Exercise objective: Below are the records; copy exactly the stretch from the line containing "right elbow: (645, 1311)" through the line containing "right knee: (145, 122)", both ends included, and nothing else.
#### Data extracts ####
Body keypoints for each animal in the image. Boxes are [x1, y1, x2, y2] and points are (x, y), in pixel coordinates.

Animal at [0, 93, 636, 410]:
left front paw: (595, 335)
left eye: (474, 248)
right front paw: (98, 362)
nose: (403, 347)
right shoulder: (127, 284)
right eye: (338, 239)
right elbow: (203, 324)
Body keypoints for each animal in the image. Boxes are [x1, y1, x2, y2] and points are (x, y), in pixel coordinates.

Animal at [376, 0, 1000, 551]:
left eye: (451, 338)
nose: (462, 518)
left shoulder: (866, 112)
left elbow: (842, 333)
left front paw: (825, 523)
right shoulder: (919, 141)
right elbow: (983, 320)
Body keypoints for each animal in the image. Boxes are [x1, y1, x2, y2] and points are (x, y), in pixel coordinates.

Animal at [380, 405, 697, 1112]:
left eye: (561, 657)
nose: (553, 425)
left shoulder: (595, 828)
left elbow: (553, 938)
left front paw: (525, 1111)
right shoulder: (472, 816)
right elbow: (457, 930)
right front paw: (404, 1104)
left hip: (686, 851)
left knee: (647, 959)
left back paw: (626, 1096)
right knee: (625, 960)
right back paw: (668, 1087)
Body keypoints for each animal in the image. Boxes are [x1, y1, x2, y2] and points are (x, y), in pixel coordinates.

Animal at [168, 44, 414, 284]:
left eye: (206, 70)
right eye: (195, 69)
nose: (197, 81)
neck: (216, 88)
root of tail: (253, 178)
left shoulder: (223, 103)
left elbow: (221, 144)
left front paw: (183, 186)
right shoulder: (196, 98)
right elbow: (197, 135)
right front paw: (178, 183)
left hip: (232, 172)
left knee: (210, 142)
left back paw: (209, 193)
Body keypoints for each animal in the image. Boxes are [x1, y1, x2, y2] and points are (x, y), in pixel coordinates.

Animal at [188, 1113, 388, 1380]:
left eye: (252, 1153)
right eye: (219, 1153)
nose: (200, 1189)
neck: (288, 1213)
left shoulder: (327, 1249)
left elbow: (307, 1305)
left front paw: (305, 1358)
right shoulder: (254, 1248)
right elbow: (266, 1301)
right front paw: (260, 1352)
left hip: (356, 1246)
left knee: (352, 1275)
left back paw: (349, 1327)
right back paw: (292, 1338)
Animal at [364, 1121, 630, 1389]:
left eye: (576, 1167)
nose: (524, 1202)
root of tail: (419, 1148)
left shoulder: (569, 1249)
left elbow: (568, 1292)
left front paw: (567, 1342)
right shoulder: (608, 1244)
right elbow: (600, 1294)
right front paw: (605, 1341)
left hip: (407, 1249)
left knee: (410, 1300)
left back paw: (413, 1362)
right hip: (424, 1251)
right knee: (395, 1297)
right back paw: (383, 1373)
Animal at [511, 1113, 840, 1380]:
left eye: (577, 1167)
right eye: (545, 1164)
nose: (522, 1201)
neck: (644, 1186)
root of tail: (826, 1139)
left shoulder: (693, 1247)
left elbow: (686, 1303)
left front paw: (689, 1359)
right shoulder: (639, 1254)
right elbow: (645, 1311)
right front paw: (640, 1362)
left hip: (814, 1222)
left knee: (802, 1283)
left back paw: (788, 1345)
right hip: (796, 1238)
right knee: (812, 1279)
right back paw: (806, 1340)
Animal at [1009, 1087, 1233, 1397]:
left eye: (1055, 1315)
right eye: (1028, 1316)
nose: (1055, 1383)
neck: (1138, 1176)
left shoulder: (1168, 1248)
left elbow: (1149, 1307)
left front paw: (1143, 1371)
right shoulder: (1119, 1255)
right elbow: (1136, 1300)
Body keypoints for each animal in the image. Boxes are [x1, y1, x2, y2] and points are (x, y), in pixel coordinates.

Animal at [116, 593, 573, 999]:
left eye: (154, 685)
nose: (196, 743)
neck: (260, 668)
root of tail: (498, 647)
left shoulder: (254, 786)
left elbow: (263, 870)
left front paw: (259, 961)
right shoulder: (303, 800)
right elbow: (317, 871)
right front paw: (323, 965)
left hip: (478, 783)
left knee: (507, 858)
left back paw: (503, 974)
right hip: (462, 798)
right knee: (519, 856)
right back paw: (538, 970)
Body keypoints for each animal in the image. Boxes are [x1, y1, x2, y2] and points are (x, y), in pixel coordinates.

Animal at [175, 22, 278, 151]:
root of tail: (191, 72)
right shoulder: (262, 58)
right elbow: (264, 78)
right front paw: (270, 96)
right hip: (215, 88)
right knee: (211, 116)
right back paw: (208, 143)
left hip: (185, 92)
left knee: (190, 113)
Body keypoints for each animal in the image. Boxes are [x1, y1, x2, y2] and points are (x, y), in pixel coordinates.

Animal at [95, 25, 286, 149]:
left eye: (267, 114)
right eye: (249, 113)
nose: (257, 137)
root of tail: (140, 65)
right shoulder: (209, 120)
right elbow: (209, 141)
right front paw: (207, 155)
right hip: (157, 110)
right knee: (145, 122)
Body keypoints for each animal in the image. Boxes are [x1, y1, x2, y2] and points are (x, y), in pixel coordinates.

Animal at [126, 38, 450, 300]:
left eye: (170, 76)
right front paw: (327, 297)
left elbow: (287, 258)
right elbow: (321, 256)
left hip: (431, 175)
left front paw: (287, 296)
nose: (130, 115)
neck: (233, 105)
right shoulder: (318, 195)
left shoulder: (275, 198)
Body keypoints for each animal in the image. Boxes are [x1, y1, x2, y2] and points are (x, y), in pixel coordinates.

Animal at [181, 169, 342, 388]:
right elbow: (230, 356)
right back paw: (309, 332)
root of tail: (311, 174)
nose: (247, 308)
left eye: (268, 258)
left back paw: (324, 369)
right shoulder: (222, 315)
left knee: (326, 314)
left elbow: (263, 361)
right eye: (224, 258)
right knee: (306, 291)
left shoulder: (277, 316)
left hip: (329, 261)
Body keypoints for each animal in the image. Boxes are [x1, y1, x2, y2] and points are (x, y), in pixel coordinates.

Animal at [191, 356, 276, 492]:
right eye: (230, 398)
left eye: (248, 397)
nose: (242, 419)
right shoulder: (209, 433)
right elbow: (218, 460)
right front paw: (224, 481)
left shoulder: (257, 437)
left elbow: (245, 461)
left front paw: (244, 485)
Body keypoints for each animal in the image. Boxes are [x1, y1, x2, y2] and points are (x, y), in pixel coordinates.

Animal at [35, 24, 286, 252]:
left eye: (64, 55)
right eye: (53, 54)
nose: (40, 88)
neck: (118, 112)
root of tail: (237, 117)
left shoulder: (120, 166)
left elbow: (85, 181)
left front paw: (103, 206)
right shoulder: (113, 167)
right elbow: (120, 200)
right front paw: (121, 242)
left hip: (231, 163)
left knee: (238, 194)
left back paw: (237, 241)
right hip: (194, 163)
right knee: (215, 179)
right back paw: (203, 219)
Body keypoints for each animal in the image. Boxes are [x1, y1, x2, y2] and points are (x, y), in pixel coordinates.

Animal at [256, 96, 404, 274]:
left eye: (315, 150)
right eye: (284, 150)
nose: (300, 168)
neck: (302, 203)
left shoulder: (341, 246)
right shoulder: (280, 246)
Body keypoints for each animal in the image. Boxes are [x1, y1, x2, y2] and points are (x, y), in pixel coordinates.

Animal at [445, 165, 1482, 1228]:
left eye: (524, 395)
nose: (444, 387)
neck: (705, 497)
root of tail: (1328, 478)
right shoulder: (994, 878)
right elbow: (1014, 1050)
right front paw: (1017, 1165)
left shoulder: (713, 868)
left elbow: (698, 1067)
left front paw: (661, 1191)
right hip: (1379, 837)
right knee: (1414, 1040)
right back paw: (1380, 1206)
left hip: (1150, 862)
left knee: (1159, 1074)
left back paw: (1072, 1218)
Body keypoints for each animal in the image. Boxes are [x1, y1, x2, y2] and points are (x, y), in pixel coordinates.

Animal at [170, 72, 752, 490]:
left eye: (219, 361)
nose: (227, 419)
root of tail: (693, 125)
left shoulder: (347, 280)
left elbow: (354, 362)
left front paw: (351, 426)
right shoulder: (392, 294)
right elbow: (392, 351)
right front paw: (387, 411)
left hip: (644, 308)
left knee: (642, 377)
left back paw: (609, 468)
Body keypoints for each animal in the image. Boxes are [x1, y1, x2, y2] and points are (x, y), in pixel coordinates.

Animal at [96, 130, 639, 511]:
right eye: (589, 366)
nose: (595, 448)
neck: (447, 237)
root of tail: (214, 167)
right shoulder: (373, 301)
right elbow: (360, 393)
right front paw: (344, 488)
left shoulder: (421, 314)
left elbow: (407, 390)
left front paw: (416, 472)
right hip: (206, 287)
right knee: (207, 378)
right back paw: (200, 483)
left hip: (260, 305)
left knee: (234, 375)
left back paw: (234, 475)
####
Your response:
right elbow: (645, 1311)
right front paw: (640, 1362)
left hip: (814, 1222)
left knee: (802, 1283)
left back paw: (788, 1345)
right hip: (796, 1238)
right knee: (812, 1279)
right back paw: (806, 1340)
Animal at [1009, 1087, 1233, 1397]:
left eye: (1055, 1315)
right eye: (1028, 1316)
nose: (1055, 1383)
neck: (1138, 1176)
left shoulder: (1168, 1248)
left elbow: (1149, 1307)
left front paw: (1143, 1371)
right shoulder: (1119, 1255)
right elbow: (1136, 1300)
Body keypoints for each animal in the image. Boxes are [x1, y1, x2, y2] and points are (x, y), in pixel coordinates.

Animal at [116, 593, 573, 999]:
left eye: (154, 685)
nose: (196, 743)
neck: (260, 668)
root of tail: (498, 647)
left shoulder: (254, 786)
left elbow: (263, 870)
left front paw: (259, 961)
right shoulder: (303, 800)
right elbow: (317, 871)
right front paw: (323, 965)
left hip: (478, 783)
left knee: (507, 858)
left back paw: (503, 974)
right hip: (462, 798)
right knee: (519, 856)
right back paw: (538, 970)
Body keypoints for each animal in the image. Boxes are [x1, y1, x2, y2] and points are (x, y), in pixel coordinates.

Animal at [175, 22, 278, 151]:
root of tail: (191, 72)
right shoulder: (262, 58)
right elbow: (264, 78)
right front paw: (270, 96)
right hip: (215, 88)
right knee: (211, 116)
right back paw: (208, 143)
left hip: (185, 92)
left knee: (190, 113)
Body keypoints for each animal in the image. Boxes are [x1, y1, x2, y2] and points are (x, y), in pixel coordinates.

Animal at [95, 25, 286, 149]:
left eye: (267, 114)
right eye: (249, 113)
nose: (257, 137)
root of tail: (140, 65)
right shoulder: (209, 120)
right elbow: (209, 141)
right front paw: (207, 155)
right hip: (157, 110)
right knee: (145, 122)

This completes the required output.